Nowadays, rather than by driving more efficient throughput, competitive advantage derives from reimagining these bottlenecks in software to take advantage of Moores law. Over time we’ve moved the physical to software (IaaS, online software distribution), automated and parallelised repetitive work out of existence (infrastructure as code, automated testing), and shifted concerns left into development eliminating handovers, wait times, and reducing cycle times (DevOps, Agile).
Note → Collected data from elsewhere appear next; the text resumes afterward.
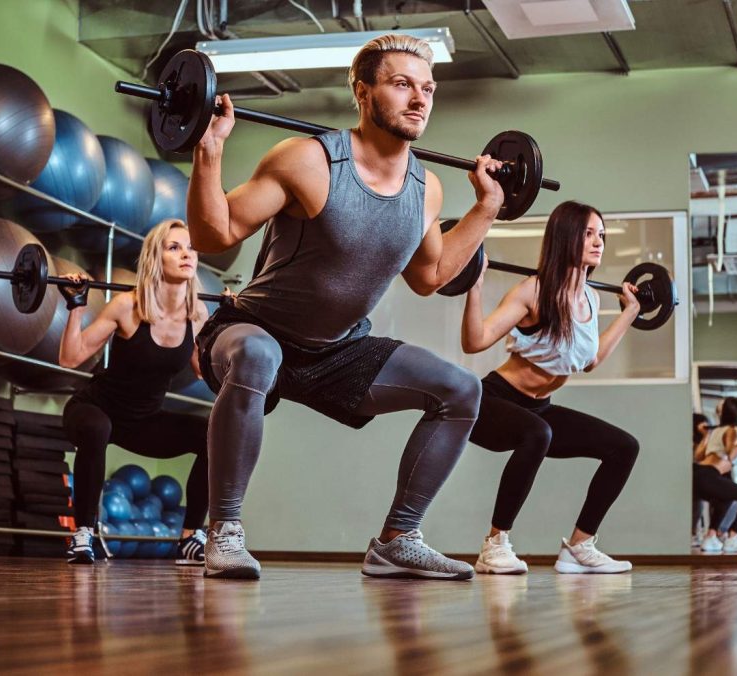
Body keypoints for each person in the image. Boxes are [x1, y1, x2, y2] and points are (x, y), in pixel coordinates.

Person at [186, 33, 502, 580]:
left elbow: (429, 277)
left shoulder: (425, 188)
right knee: (258, 355)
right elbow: (215, 235)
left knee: (461, 390)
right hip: (253, 329)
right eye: (402, 84)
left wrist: (487, 208)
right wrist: (208, 150)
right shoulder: (308, 160)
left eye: (427, 88)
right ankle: (224, 532)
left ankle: (398, 539)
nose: (419, 99)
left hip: (338, 350)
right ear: (363, 92)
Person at [460, 200, 641, 575]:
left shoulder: (590, 298)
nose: (599, 242)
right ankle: (494, 545)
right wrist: (473, 285)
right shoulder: (533, 292)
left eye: (601, 234)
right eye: (588, 234)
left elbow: (590, 360)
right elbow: (474, 341)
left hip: (538, 409)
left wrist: (630, 313)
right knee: (538, 433)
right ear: (566, 236)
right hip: (493, 402)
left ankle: (579, 547)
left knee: (623, 447)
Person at [58, 219, 211, 565]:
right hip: (95, 408)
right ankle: (83, 535)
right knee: (97, 428)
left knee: (210, 435)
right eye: (174, 247)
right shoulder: (127, 306)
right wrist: (76, 306)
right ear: (156, 258)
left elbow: (204, 372)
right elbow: (70, 357)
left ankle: (190, 537)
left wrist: (224, 326)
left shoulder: (197, 314)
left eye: (191, 248)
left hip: (143, 422)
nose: (186, 254)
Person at [692, 397, 737, 553]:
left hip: (698, 474)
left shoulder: (715, 431)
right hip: (710, 475)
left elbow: (698, 457)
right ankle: (733, 537)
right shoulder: (733, 430)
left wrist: (705, 435)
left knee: (726, 498)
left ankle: (710, 537)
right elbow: (731, 455)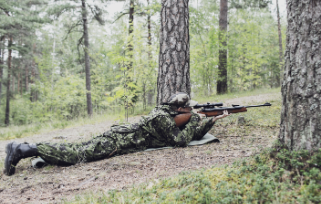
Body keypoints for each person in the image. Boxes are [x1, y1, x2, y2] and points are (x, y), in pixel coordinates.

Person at [4, 92, 230, 176]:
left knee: (77, 149)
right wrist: (197, 118)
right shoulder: (162, 118)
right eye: (189, 109)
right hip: (117, 140)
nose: (191, 111)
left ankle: (26, 146)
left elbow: (189, 134)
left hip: (118, 137)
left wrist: (211, 120)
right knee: (78, 156)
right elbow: (180, 141)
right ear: (180, 109)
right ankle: (24, 149)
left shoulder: (167, 113)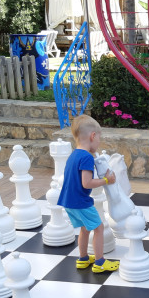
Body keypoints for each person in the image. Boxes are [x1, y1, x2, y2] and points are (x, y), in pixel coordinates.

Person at [57, 115, 120, 273]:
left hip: (68, 201)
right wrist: (106, 180)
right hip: (80, 202)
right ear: (93, 136)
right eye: (99, 138)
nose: (99, 142)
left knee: (85, 229)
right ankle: (100, 262)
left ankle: (83, 258)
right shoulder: (86, 157)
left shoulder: (74, 155)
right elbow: (87, 183)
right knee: (99, 228)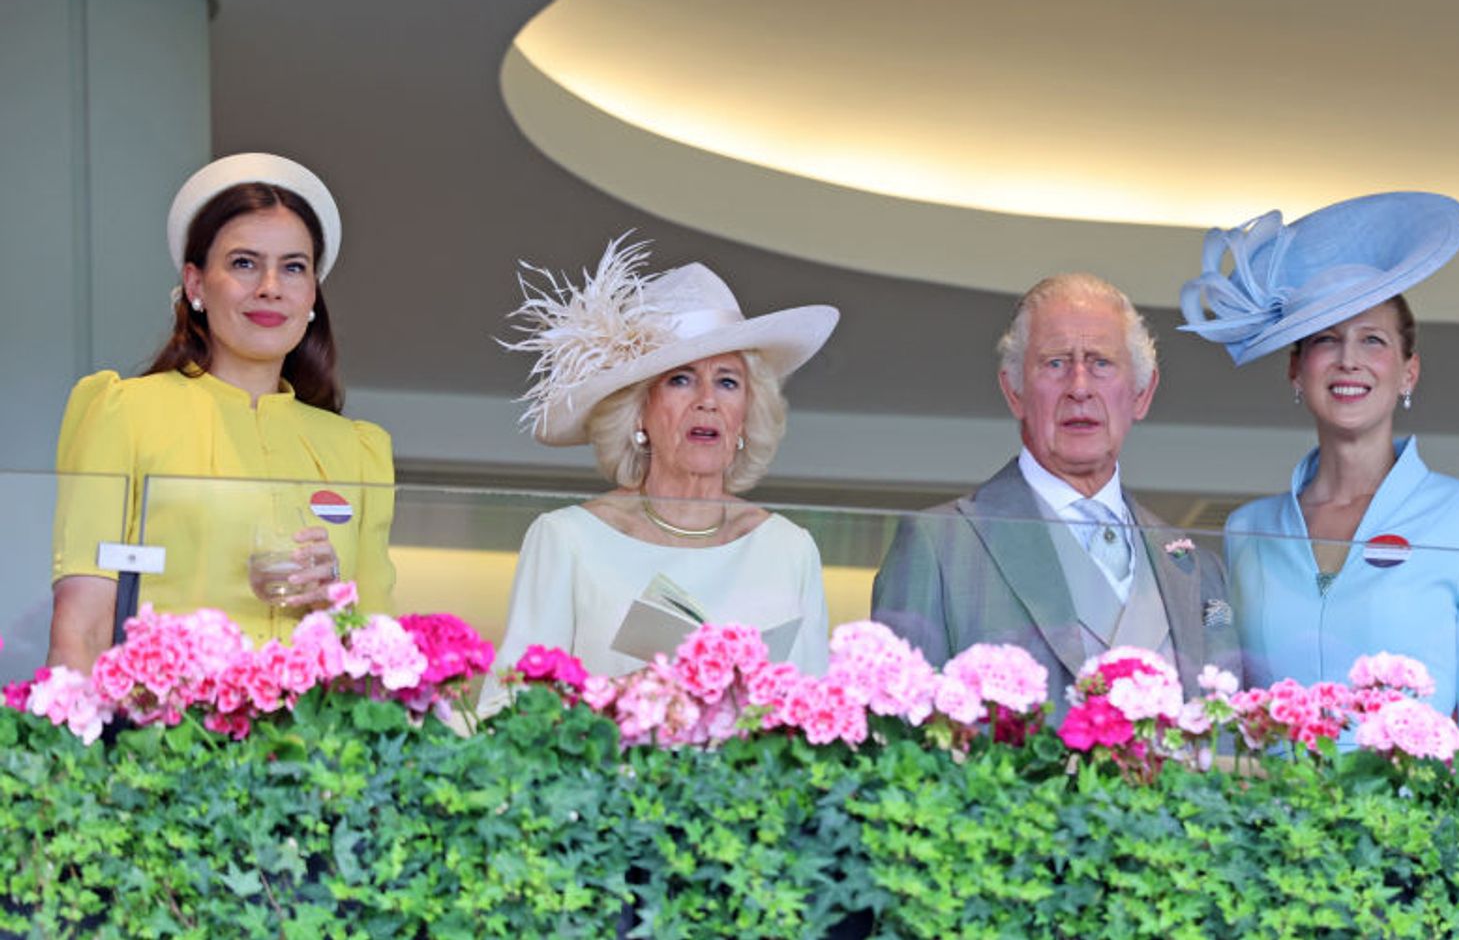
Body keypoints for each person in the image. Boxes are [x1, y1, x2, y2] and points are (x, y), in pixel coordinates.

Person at [1180, 192, 1459, 738]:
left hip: (1419, 818)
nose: (1349, 359)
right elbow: (1232, 707)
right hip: (1274, 817)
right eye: (1327, 340)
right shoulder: (1246, 529)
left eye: (1373, 340)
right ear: (1295, 369)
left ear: (1408, 372)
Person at [49, 153, 394, 668]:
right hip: (165, 736)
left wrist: (334, 602)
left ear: (312, 297)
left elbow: (382, 651)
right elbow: (83, 627)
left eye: (293, 267)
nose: (270, 286)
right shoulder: (124, 412)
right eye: (244, 263)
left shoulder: (360, 452)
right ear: (194, 285)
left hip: (315, 742)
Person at [870, 273, 1241, 711]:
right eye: (1055, 363)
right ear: (1015, 392)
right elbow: (896, 742)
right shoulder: (939, 545)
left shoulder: (1199, 568)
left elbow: (1225, 746)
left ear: (1141, 393)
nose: (1079, 386)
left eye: (1101, 362)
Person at [488, 235, 838, 689]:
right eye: (681, 379)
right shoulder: (567, 540)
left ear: (747, 414)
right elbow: (509, 708)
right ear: (639, 411)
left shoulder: (790, 550)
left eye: (728, 382)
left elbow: (816, 719)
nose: (708, 400)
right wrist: (628, 696)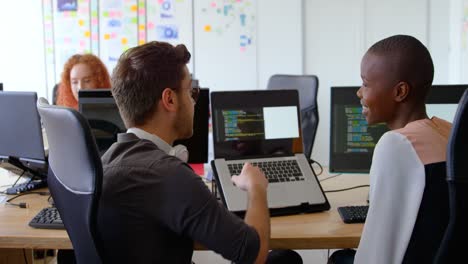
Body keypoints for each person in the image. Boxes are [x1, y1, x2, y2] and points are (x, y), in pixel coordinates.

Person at [96, 41, 272, 263]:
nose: (193, 102)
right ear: (169, 99)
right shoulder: (168, 174)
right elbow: (254, 254)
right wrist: (256, 187)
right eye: (190, 92)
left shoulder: (105, 162)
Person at [329, 35, 452, 264]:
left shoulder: (397, 144)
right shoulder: (450, 132)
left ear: (400, 92)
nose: (359, 92)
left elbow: (377, 250)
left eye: (365, 84)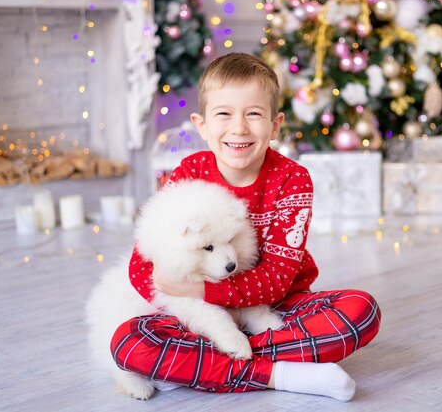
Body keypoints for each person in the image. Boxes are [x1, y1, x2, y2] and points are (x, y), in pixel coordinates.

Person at [111, 52, 381, 402]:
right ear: (201, 124)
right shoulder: (188, 173)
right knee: (127, 341)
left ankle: (200, 368)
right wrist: (204, 308)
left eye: (253, 114)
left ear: (275, 125)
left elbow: (278, 277)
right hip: (198, 317)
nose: (239, 128)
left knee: (361, 312)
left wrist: (208, 295)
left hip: (279, 305)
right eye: (223, 114)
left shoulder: (292, 180)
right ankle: (281, 373)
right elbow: (143, 267)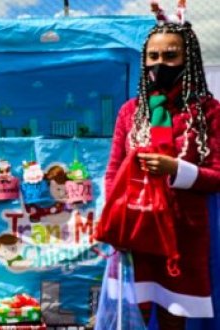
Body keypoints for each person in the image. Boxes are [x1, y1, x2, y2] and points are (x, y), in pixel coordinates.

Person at [104, 4, 220, 328]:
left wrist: (176, 169)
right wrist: (115, 221)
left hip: (184, 234)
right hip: (136, 230)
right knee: (132, 315)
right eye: (153, 57)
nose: (160, 64)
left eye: (170, 56)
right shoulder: (131, 112)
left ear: (189, 59)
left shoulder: (208, 112)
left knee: (174, 316)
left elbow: (218, 174)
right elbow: (113, 172)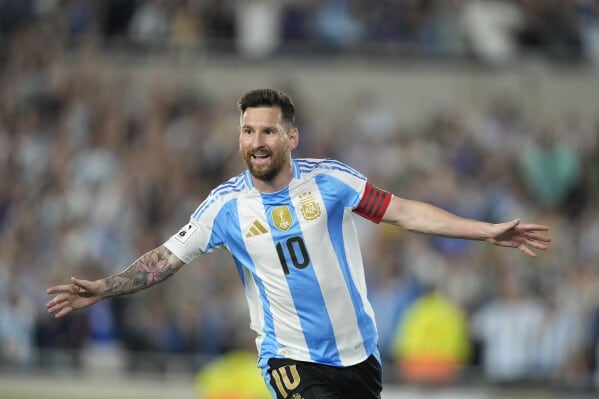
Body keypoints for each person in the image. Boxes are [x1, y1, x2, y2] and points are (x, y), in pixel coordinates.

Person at [46, 88, 551, 399]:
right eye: (247, 131)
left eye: (267, 131)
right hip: (289, 358)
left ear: (292, 138)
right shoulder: (225, 207)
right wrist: (104, 289)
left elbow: (407, 212)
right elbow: (164, 259)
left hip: (359, 358)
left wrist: (486, 231)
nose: (256, 141)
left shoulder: (331, 182)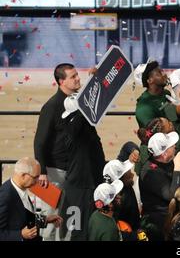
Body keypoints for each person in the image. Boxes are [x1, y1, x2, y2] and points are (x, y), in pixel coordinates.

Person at [33, 63, 80, 240]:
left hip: (71, 171)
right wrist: (42, 172)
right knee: (50, 223)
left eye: (77, 75)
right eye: (73, 76)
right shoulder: (51, 106)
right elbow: (39, 142)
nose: (77, 78)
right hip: (52, 174)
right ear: (61, 81)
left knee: (68, 220)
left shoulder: (76, 103)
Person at [59, 94, 106, 241]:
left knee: (88, 230)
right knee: (79, 233)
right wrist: (84, 106)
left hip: (86, 186)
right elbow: (79, 122)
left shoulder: (84, 129)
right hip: (79, 188)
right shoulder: (73, 130)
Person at [0, 158, 62, 241]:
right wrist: (21, 234)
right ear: (23, 175)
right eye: (35, 177)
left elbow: (23, 217)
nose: (37, 181)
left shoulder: (21, 189)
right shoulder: (5, 196)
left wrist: (46, 219)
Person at [139, 132, 180, 239]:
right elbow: (173, 195)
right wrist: (178, 168)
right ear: (164, 154)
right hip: (158, 226)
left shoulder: (165, 161)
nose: (175, 146)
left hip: (169, 220)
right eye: (171, 146)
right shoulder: (150, 173)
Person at [103, 159, 141, 240]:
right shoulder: (113, 198)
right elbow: (113, 229)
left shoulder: (127, 187)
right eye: (128, 172)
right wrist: (137, 236)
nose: (132, 174)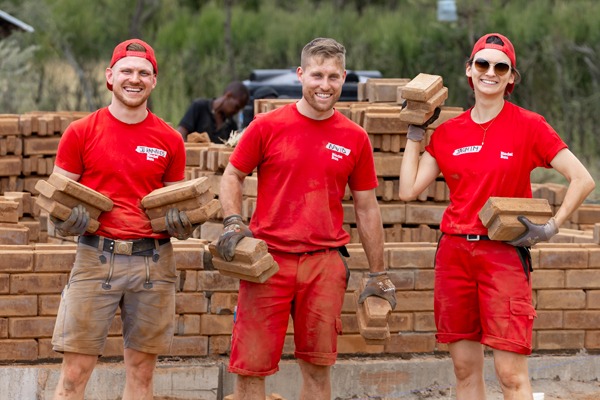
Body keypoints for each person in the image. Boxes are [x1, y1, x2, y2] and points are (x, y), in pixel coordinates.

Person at [399, 32, 595, 399]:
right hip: (454, 255)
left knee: (510, 374)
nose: (491, 71)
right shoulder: (447, 133)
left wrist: (551, 227)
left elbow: (582, 179)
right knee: (464, 370)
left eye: (500, 66)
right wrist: (415, 131)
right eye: (483, 64)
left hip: (502, 256)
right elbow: (408, 189)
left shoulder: (529, 125)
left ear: (511, 78)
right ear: (469, 71)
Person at [216, 37, 396, 400]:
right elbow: (232, 175)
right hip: (267, 264)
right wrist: (234, 220)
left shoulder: (355, 137)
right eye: (317, 75)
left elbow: (366, 207)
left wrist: (378, 274)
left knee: (317, 370)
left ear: (343, 77)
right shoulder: (267, 126)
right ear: (301, 74)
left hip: (324, 266)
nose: (325, 85)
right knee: (250, 370)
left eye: (333, 77)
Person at [50, 38, 194, 400]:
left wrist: (183, 223)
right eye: (127, 71)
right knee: (74, 374)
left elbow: (175, 205)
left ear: (154, 81)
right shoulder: (81, 132)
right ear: (110, 77)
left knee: (142, 375)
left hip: (153, 262)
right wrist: (64, 221)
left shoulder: (169, 140)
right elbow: (56, 200)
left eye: (144, 73)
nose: (135, 79)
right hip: (95, 258)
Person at [176, 81, 249, 143]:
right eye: (236, 107)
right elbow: (180, 134)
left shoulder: (231, 125)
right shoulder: (199, 107)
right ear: (228, 96)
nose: (236, 111)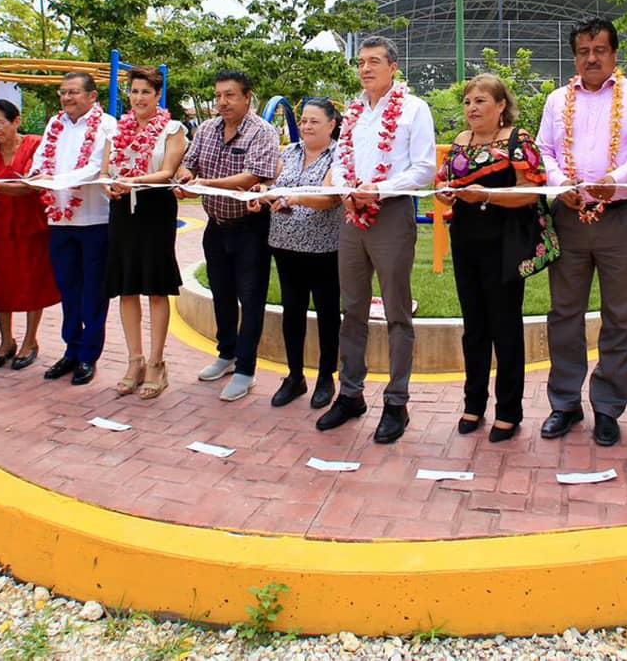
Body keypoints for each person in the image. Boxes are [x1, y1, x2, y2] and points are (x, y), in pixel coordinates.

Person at [535, 17, 627, 447]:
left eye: (600, 51)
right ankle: (565, 403)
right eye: (584, 51)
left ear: (614, 55)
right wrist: (560, 186)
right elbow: (543, 151)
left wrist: (617, 178)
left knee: (621, 316)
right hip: (568, 217)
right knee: (564, 313)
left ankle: (608, 407)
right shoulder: (558, 100)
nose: (592, 58)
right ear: (575, 56)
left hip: (621, 217)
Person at [317, 35, 437, 444]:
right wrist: (350, 188)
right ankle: (350, 394)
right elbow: (339, 158)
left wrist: (379, 190)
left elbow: (425, 168)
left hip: (391, 214)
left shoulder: (413, 110)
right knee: (351, 308)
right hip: (352, 215)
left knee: (396, 312)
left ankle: (396, 402)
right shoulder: (353, 114)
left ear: (393, 68)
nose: (365, 69)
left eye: (374, 62)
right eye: (361, 62)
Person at [434, 75, 546, 443]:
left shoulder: (518, 139)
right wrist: (447, 195)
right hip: (466, 242)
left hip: (505, 243)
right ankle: (474, 403)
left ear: (501, 106)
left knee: (505, 326)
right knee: (475, 327)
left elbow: (530, 193)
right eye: (468, 102)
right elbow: (442, 185)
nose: (472, 108)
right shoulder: (461, 143)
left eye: (481, 101)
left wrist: (487, 196)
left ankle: (509, 410)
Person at [174, 70, 280, 403]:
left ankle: (246, 370)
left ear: (248, 97)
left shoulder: (263, 132)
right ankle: (227, 355)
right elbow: (188, 164)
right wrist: (186, 177)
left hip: (251, 230)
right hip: (216, 226)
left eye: (230, 95)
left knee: (251, 300)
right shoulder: (205, 130)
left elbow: (253, 177)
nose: (222, 102)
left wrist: (205, 184)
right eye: (219, 95)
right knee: (221, 295)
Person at [251, 98, 343, 410]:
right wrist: (261, 197)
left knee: (328, 313)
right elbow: (271, 185)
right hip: (285, 246)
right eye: (303, 120)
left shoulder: (340, 156)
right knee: (293, 312)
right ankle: (294, 376)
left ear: (331, 125)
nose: (305, 126)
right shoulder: (287, 152)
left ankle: (326, 377)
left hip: (324, 249)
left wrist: (295, 198)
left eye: (314, 121)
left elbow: (330, 198)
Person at [105, 67, 187, 399]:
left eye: (145, 92)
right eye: (134, 91)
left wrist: (134, 181)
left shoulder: (172, 129)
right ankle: (133, 360)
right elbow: (105, 169)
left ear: (158, 95)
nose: (138, 98)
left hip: (155, 210)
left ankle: (156, 363)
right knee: (127, 287)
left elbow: (167, 171)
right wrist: (111, 186)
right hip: (122, 209)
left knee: (155, 286)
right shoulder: (117, 129)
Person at [30, 71, 117, 387]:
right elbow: (41, 160)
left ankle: (88, 356)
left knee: (93, 291)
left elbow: (97, 167)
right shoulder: (55, 125)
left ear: (93, 96)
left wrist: (56, 181)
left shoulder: (107, 125)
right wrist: (37, 176)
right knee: (68, 289)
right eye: (63, 92)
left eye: (73, 92)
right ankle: (71, 348)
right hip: (59, 220)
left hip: (94, 220)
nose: (67, 98)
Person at [0, 99, 59, 371]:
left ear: (16, 121)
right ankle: (5, 340)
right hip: (2, 226)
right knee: (3, 282)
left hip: (32, 223)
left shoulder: (35, 145)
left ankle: (30, 341)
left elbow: (32, 186)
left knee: (34, 280)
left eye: (0, 123)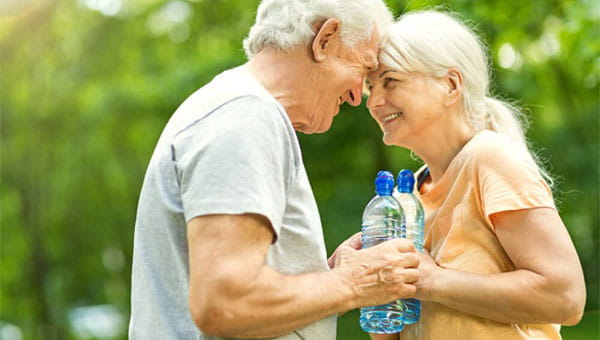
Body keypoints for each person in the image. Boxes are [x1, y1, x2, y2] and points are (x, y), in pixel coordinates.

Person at [128, 1, 421, 339]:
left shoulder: (234, 109)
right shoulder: (246, 118)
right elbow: (225, 304)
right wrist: (354, 283)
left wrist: (332, 275)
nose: (358, 96)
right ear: (325, 39)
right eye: (363, 67)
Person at [364, 10, 586, 340]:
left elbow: (565, 297)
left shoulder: (490, 159)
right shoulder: (402, 199)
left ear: (450, 85)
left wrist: (430, 281)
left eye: (390, 81)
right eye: (370, 87)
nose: (375, 102)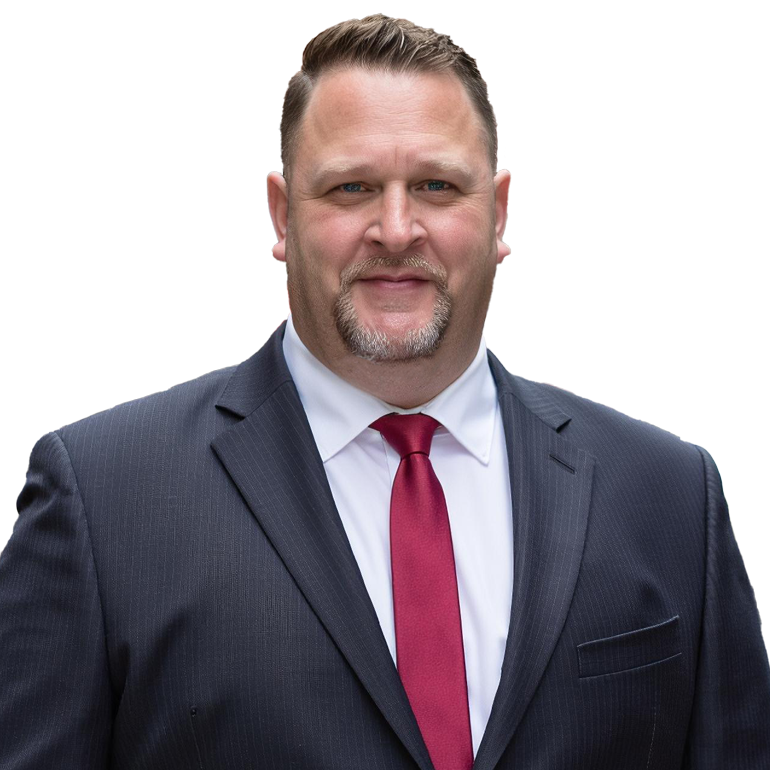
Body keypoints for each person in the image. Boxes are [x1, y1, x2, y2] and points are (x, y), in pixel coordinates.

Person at [2, 13, 769, 770]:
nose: (396, 229)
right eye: (351, 188)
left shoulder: (670, 494)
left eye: (436, 185)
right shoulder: (103, 501)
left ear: (500, 214)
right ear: (280, 216)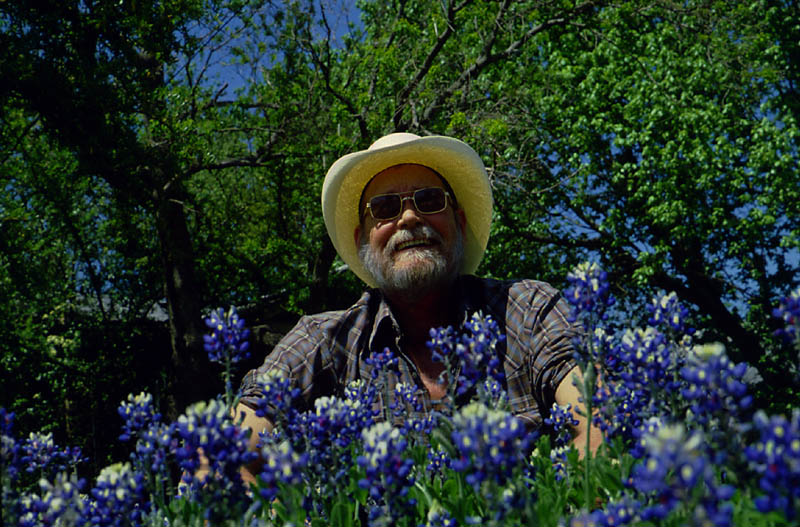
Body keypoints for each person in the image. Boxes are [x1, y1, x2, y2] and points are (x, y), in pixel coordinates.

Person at [234, 133, 602, 484]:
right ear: (363, 240)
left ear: (458, 223)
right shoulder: (325, 341)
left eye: (428, 201)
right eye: (384, 208)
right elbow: (222, 457)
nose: (409, 217)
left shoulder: (526, 308)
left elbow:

As Satya Nadella CEO of Microsoft said, ‘Every company is now a software company’, echoing the sentiment of Marc Andreesen’s 2011 essay ‘Why Software is eating the world’. Tesla is able to add new capabilities to its cars through software releases rather than building new models. Google differentiates the camera on its Pixel phones through constantly improving AI rather than better optics. The more we move into software the tighter and faster the innovation loop becomes between businesses and customers. In the end software engineering didn’t become a factory, the factory was beaten by software engineering.
Businesses aren’t simple
In 1999, Dave Snowden created the Cynefin framework which led to him to the role of ‘Founder and director of the IBM Cynefin Centre for Organizational Complexity’. Instead of seeing business operations as a standardisable process, Snowden instead defined four types of work which needed distinct approaches. The framework recognises simple work to be work that you’ve seen before, know how to execute, and should just get on and do. But it also highlights that much of the work of a business is not in the simple domain — it’s complicated requiring analysis and planning, or it’s complex requiring exploration and learning, or it’s chaotic necessitating responsiveness and action.
Ingenious simplicity derives from a constant focus on moving things into the simple domain. Exploratory experiments become operationalised best practice, a business continuity response to the chaos of a pandemic becomes the remote working new normal. The ingeniously simple business is focused on making yesterday’s challenge part of tomorrow’s playbook, on constantly reinventing itself for new opportunities, new externalities, and to operate at new scales.
In summary, businesses are not inherently simple things but do contain many opportunities for ingenious simplicity. I venture these few heuristics which have worked well for me in the intervening years since that first reading of ‘Getting Real’…
1. Reward simplicity as well as rewarding new.
2. Document your operating model and playbook.
3. Treat organisational changes as experiments with hypothesis and measures.
4. Mindfully review your practices every half year.
5. Snowflakes are bad, favour primitives — be prepared to sacrifice local optimisation for simplicity and scalability.
6. Handovers create complexity — resist specialisation as long as you can.
7. Coaching is a simplifying superpower — teach a man to fish.
8. Favour good prioritisation over ringfencing and time slicing, you’ll have flexibility when you need it.
9. Create slack for the important but not urgent, time for serendipity.
10. Design in a healthy tension between operational delivery and continuous improvement.